WRITTEN TASK.
The whole listing, exactly as given: write it out, leaving out each image.

---+---

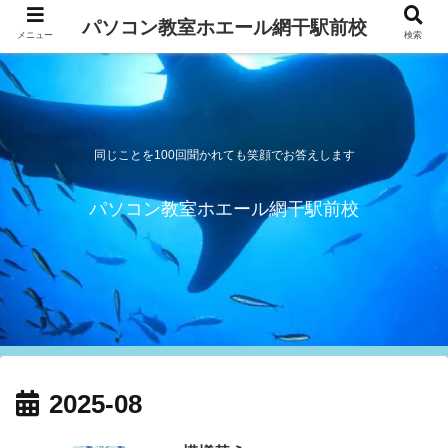
パソコン教室ホエール網干駅前校
メニュー
検索
同じことを100回聞かれても笑顔でお答えします
パソコン教室ホエール網干駅前校
2025-08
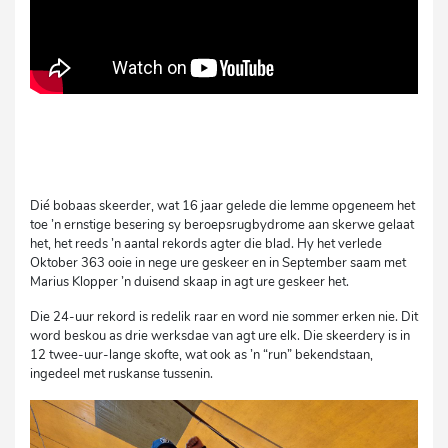
Dié bobaas skeerder, wat 16 jaar gelede die lemme opgeneem het
toe ’n ernstige besering sy beroepsrugbydrome aan skerwe gelaat
het, het reeds ’n aantal rekords agter die blad. Hy het verlede
Oktober 363 ooie in nege ure geskeer en in September saam met
Marius Klopper ’n duisend skaap in agt ure geskeer het.
Die 24-uur rekord is redelik raar en word nie sommer erken nie. Dit
word beskou as drie werksdae van agt ure elk. Die skeerdery is in
12 twee-uur-lange skofte, wat ook as ’n “run” bekendstaan,
ingedeel met ruskanse tussenin.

---+---

OUTPUT BELOW.
パソコン教室ホエール網干駅前校
メニュー
検索
同じことを100回聞かれても笑顔でお答えします
パソコン教室ホエール網干駅前校
2025-08
Dié bobaas skeerder, wat 16 jaar gelede die lemme opgeneem het
toe ’n ernstige besering sy beroepsrugbydrome aan skerwe gelaat
het, het reeds ’n aantal rekords agter die blad. Hy het verlede
Oktober 363 ooie in nege ure geskeer en in September saam met
Marius Klopper ’n duisend skaap in agt ure geskeer het.
Die 24-uur rekord is redelik raar en word nie sommer erken nie. Dit
word beskou as drie werksdae van agt ure elk. Die skeerdery is in
12 twee-uur-lange skofte, wat ook as ’n “run” bekendstaan,
ingedeel met ruskanse tussenin.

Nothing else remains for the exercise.